## Задания
1. Ответьте, что, по словам одной из чукотских женщин во фрагменте о чукотской экспедиции, случится, если жечь огонь, когда все спят.
2. Дословно перепишите часть фрагмента о чукотской экспедиции между словами «Когда внезапно сошла» и «знают про колдунов?» включительно.

## Фрагмент текста
• • • • • • •
Да, конечно же, экспедиция предполагала кочевье вместе с чукчами. Никаких разовых вылазок из какого-нибудь городка возле фабрики. Круглосуточное наблюдение.
Чтобы благодарить за помощь, успешно знакомиться, Варвара Григорьевна взяла с собой целый ящик разной мелочи, дешёвой в Ленинграде, но дефицитной на Чукотке. Иголки, напёрстки, булавки, зеркальца — очень ценные в быту. Медные пуговицы, пёстрые ленты, лоскуты ткани, октябрятские звёздочки — для украшения одежды местными мастерицами. Браслеты, кольца, бусы — самим мастерицам.
Не жги свечу, духи слетятся
Если с бытом (даже с перевозкой совершенно лишних громоздких ящиков) чукчи помогали Варваре Григорьевне довольно охотно, то некоторые её привычки их всё же раздражали. Например, дневники Кузнецова пыталась вести вечерами, при свече. Одна из чукотских женщин осуждала: не жги огня, когда все спят, налетят злые духи.
Когда внезапно сошла с ума и умерла хозяйка яранги, в которой жила исследовательница, к ней подступили чукчи: обязательно русскими передай сейчас, что её заколдовали, колдунов зовут так-то и так-то, пускай разберутся поскорее! Как передать? Телеграфом? Впрочем, чукчи умели ждать и согласны были даже на письмо. Кузнецова при вдовце записала в свой дневник про колдунов — чукчи сочли, что это она пишет письмо, и немного успокоились. Но потом подходили спрашивать: как там, русские уже знают про колдунов?
Русские для них были полным синонимом слова «начальство». Русские со всем разберутся, русские запрещают самим наказывать, на это есть русские. Конечно, не такие русские, как Кузнецова. Кузнецова была непонятно чем, бездельницей. Над ней постоянно потешались и неохотно кормили.
• • • • • • •
## Входные данные

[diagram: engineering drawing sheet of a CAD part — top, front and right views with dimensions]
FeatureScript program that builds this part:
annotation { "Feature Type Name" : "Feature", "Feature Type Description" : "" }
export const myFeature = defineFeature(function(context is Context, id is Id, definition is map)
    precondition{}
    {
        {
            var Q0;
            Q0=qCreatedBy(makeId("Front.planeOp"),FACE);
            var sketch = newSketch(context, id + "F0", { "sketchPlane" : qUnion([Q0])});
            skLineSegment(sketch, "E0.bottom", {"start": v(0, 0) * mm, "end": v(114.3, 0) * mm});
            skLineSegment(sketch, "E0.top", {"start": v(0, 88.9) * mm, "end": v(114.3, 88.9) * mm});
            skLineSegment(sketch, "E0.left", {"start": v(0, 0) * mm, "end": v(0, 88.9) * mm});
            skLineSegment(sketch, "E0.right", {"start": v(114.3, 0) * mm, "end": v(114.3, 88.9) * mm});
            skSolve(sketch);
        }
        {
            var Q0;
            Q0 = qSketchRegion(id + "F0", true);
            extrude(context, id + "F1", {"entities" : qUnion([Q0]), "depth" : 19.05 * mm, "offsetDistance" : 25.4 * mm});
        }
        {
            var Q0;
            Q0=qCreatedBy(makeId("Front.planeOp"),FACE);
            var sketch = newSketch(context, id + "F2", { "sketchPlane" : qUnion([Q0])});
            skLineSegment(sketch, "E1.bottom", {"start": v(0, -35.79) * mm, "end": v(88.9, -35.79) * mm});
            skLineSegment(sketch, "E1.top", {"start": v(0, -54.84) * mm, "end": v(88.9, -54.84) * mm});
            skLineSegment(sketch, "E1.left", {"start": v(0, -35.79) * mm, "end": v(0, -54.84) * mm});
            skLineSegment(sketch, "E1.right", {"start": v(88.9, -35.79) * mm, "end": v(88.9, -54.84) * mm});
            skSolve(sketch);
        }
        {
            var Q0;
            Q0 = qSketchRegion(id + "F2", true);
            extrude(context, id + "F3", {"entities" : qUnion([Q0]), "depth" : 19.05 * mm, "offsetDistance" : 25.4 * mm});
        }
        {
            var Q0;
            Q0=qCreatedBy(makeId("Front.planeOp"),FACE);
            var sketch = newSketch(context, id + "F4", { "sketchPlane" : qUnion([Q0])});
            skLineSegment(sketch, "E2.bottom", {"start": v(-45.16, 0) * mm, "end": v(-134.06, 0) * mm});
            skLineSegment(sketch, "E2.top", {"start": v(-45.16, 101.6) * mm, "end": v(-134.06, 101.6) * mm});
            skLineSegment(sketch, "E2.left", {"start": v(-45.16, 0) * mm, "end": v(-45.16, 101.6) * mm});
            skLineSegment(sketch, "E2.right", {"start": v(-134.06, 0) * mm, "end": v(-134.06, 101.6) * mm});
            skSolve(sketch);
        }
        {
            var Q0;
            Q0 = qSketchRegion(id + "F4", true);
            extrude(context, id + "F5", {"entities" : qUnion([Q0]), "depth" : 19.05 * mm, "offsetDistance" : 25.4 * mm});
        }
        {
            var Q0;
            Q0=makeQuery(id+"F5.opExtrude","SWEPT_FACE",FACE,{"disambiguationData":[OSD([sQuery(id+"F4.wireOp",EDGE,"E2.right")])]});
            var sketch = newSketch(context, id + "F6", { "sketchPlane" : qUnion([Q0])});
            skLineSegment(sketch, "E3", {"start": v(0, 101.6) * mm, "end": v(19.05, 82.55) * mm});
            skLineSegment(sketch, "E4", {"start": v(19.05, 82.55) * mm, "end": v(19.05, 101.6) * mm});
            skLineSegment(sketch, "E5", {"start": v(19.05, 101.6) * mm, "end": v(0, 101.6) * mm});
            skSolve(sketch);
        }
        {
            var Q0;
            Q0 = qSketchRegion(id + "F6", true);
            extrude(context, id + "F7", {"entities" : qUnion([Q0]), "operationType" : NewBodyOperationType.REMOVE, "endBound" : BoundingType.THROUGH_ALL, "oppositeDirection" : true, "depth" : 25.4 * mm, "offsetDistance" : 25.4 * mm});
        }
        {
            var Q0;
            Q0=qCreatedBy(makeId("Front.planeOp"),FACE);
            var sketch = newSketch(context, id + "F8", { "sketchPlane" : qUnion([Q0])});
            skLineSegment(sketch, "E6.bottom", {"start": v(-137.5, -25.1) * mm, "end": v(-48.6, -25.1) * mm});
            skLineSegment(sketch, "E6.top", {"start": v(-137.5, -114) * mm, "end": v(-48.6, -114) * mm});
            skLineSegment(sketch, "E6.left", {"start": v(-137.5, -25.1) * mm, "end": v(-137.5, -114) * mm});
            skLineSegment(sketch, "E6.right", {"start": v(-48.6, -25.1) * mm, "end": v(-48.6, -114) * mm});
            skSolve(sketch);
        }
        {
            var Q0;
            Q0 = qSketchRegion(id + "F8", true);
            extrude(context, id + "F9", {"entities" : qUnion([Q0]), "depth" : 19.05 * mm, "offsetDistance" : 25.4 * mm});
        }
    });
• • • • • • •
## Ожидаемые результаты
1. Налетят злые духи.

2.
Когда внезапно сошла с ума и умерла хозяйка яранги, в которой жила исследовательница, к ней подступили чукчи: обязательно русскими передай сейчас, что её заколдовали, колдунов зовут так-то и так-то, пускай разберутся поскорее! Как передать? Телеграфом? Впрочем, чукчи умели ждать и согласны были даже на письмо. Кузнецова при вдовце записала в свой дневник про колдунов — чукчи сочли, что это она пишет письмо, и немного успокоились. Но потом подходили спрашивать: как там, русские уже знают про колдунов?